Welling’s details of the case, however, show that conflicts of interest through a “revolving door” persist. According to The Times, the stock-option issue was first broached in 2002 by former IRS national director of appeals James Casimir, who then represented Micrel as a partner at PricewaterhouseCoopers.
Casmir did not first disclose his representation because all audits are handled, by law, in secret. He pleaded with the agency to give the company and its employees relief from taxes owed and additional interest in connection with its stock plan that violated the tax law for years, according to the paper.
Micrel’s stock plan reportedly let employees select the lowest price for the stock within 30 days, which violates the law that requires employers to set the strike price no lower than the value of the stock on the day the grant is made. IRS lawyers consented to the tax relief and later passed the file along to Welling to audit the company’s accounting for an acquisition.
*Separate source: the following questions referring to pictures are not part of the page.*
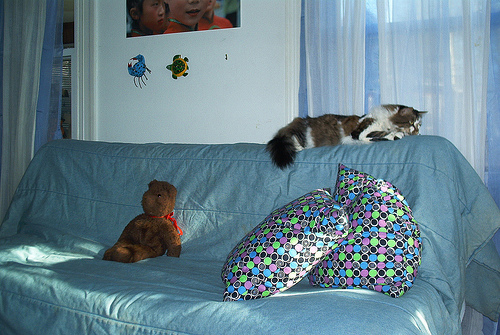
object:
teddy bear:
[102, 179, 182, 262]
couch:
[0, 135, 498, 335]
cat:
[265, 103, 428, 170]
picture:
[124, 0, 243, 39]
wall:
[99, 1, 297, 147]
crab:
[127, 53, 152, 89]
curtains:
[305, 0, 492, 183]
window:
[299, 0, 500, 195]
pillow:
[220, 186, 350, 300]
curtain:
[34, 0, 68, 154]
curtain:
[0, 0, 47, 222]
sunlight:
[0, 243, 92, 267]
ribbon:
[148, 211, 183, 235]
Welling protested that the closing agreement, which would have settled the stock-option matter, could be considered only after Micrel’s full tax returns had been examined, according to the paper,. There were no tax returns in the file and Welling reportedly was told that “they were not available.”
“An auditor cannot sign off on an agreement closing an audit before the audit,” she said in the story. “That’s just not legal, not proper.” When complaints up the ladder within the agency went unheeded, Welling went to the FBI. She reportedly wrote that her superior, Ron Yokoo, told her that she had no choice but to sign off on the Micrel closing agreement and “give Jim Casimir what he wants. He won’t stop at anything.”
Asked by The Times about Welling’s contentions that he wielded undue influence inside the agency on behalf of Micrel, Casimir reportedly laughed and said, “I wish it were so.” Micrel told The Times that it would not comment on what it considered confidential matters.